A realistic self-driving delivery robot combines multiple paradigms because no single paradigm covers every sub-task well.

Supervised learning for perception: The robot needs to classify objects in its camera feed, such as pedestrians, other vehicles, kerbs and obstacles. This is a supervised classification problem: the training data is a large set of labelled images (each object type marked by human annotators), and the model learns to predict the object category for new camera frames in real time. Without accurate labels for training, the robot cannot reliably tell a rubbish bin from a pedestrian.
Reinforcement learning for navigation policy: Deciding how to move (accelerate, brake, steer) to reach the delivery point efficiently while avoiding collisions is naturally a reinforcement learning problem. The robot (agent) takes actions in its environment (the street), and receives reward signals, positive for reaching the destination quickly and safely, negative for collisions, jerky movements, or leaving the footpath. Over many simulated and real trials the robot learns a policy that balances speed and safety, something that would be extremely hard to hand-code as fixed rules for every possible street layout.

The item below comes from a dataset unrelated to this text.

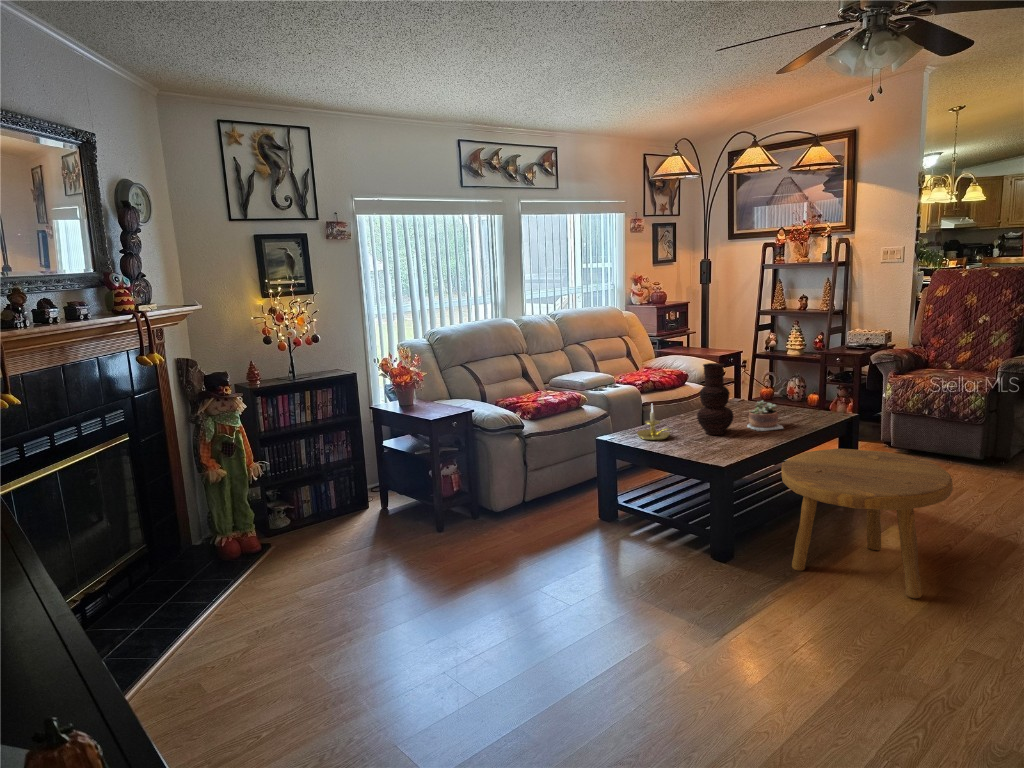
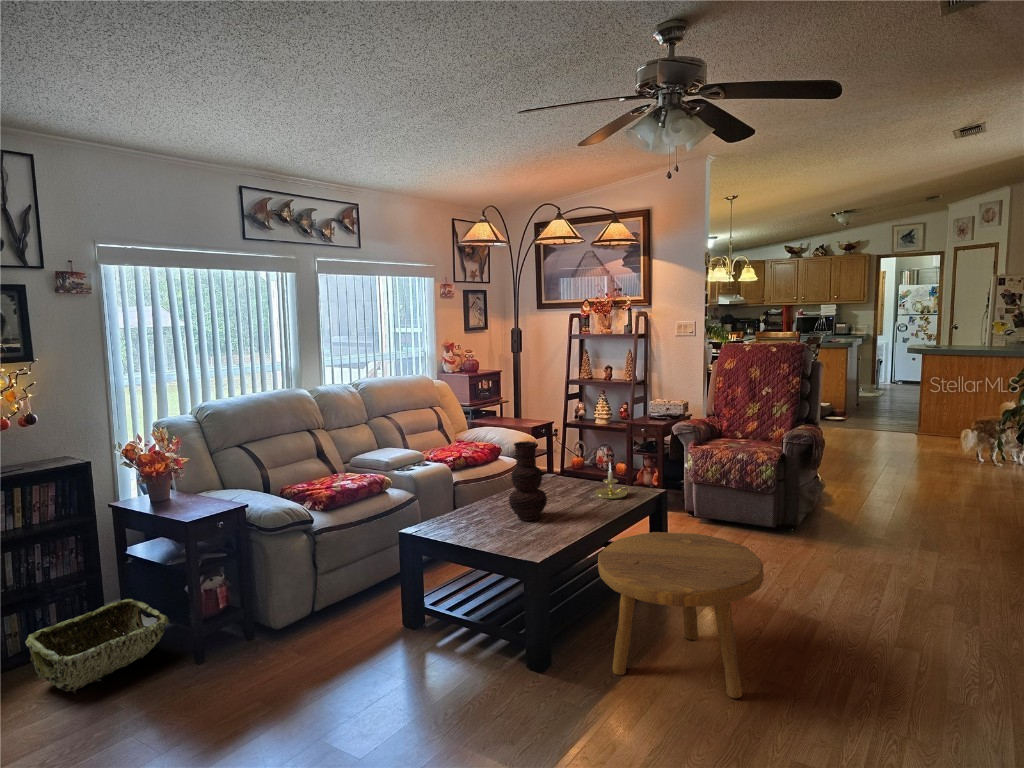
succulent plant: present [747,400,783,431] -> none [559,479,598,514]
candle holder: present [637,406,670,440] -> present [595,463,628,499]
woven basket: none [325,480,418,540] -> present [25,599,169,691]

Optional unsupervised role: The company could also use unsupervised clustering on delivery route data (with no predefined labels) to discover naturally occurring "zones" of similar traffic and pedestrian density, which then informs how cautious the reinforcement learning policy should be in each zone.
Judgement: Perception (supervised) and control (reinforcement) solve different kinds of problems, one classifies a static image against a known answer, the other learns a sequential decision strategy from ongoing feedback, so a single paradigm could not do both well; combining them, with unsupervised methods as an optional extra layer for pattern discovery, reflects how real autonomous systems are actually engineered.

Marking criteria: 1 mark for correctly assigning supervised learning to perception/classification, 1 mark for correctly describing its training data (labelled images), 1 mark for correctly assigning reinforcement learning to navigation/control, 1 mark for correctly describing agent/environment/reward for that role, 1 mark for a coherent justification of why a single paradigm is insufficient, 1 mark for a concluding judgement tying the design together.